Start of Block
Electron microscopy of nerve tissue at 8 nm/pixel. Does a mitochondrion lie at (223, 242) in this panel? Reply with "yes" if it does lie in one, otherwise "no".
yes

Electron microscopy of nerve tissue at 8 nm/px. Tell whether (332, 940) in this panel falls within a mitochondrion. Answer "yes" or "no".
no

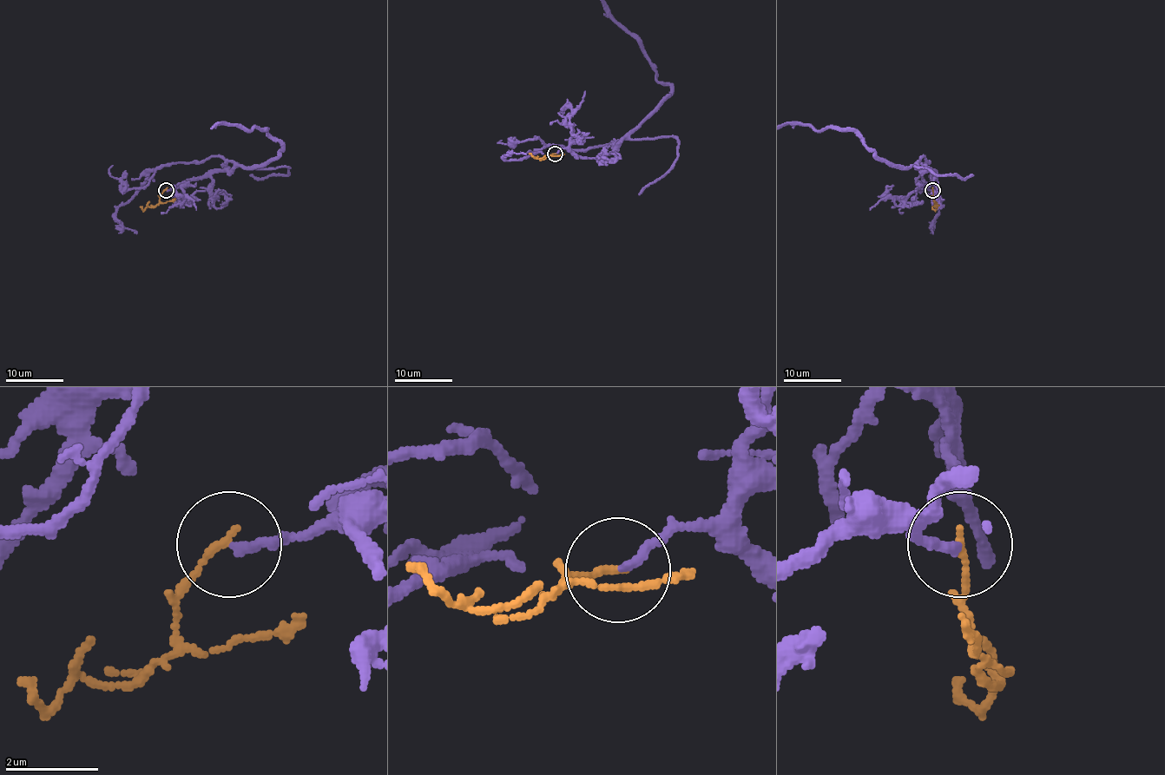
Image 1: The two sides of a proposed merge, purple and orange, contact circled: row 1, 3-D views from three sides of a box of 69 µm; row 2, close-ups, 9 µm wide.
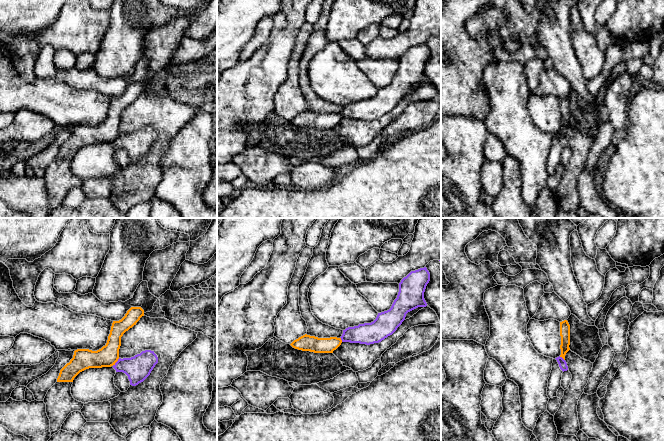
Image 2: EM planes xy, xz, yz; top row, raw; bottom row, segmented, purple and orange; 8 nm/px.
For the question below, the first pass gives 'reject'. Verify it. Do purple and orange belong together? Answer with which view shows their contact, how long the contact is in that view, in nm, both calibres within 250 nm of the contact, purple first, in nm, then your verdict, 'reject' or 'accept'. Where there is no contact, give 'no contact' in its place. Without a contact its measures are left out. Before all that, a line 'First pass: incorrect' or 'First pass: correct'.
First pass: correct
xy | 90 nm | 200/170 nm | reject

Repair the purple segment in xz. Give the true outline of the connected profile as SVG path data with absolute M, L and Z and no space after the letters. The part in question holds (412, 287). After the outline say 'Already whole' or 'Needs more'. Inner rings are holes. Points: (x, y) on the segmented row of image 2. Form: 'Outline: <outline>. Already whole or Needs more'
Outline: M426 267L411 271L399 283L399 292L391 308L378 313L371 323L359 324L343 330L342 342L374 344L392 335L405 320L406 314L418 307L426 307L424 292L430 281Z. Already whole

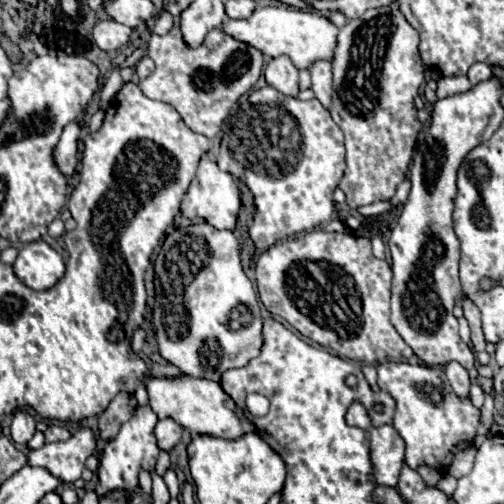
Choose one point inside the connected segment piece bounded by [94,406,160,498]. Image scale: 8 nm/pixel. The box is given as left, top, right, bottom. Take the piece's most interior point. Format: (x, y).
(134, 449)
End of Block
What is needed is every record above printed exactly, with no pictures.

• **Response box**:
Electron microscopy of nerve tissue at 8 nm/pixel. Does a mitochondrion lie at (223, 242) in this panel? Reply with "yes" if it does lie in one, otherwise "no".
yes

Electron microscopy of nerve tissue at 8 nm/px. Tell whether (332, 940) in this panel falls within a mitochondrion. Answer "yes" or "no".
no

Image 1: The two sides of a proposed merge, purple and orange, contact circled: row 1, 3-D views from three sides of a box of 69 µm; row 2, close-ups, 9 µm wide.
Image 2: EM planes xy, xz, yz; top row, raw; bottom row, segmented, purple and orange; 8 nm/px.
For the question below, the first pass gives 'reject'. Verify it. Do purple and orange belong together? Answer with which view shows their contact, how long the contact is in that view, in nm, both calibres within 250 nm of the contact, purple first, in nm, then your verdict, 'reject' or 'accept'. Where there is no contact, give 'no contact' in its place. Without a contact its measures are left out. Before all that, a line 'First pass: incorrect' or 'First pass: correct'.
First pass: correct
xy | 90 nm | 200/170 nm | reject

Repair the purple segment in xz. Give the true outline of the connected profile as SVG path data with absolute M, L and Z and no space after the letters. The part in question holds (412, 287). After the outline say 'Already whole' or 'Needs more'. Inner rings are holes. Points: (x, y) on the segmented row of image 2. Form: 'Outline: <outline>. Already whole or Needs more'
Outline: M426 267L411 271L399 283L399 292L391 308L378 313L371 323L359 324L343 330L342 342L374 344L392 335L405 320L406 314L418 307L426 307L424 292L430 281Z. Already whole

Choose one point inside the connected segment piece bounded by [94,406,160,498]. Image scale: 8 nm/pixel. The box is given as left, top, right, bottom. Take the piece's most interior point. Format: (x, y).
(134, 449)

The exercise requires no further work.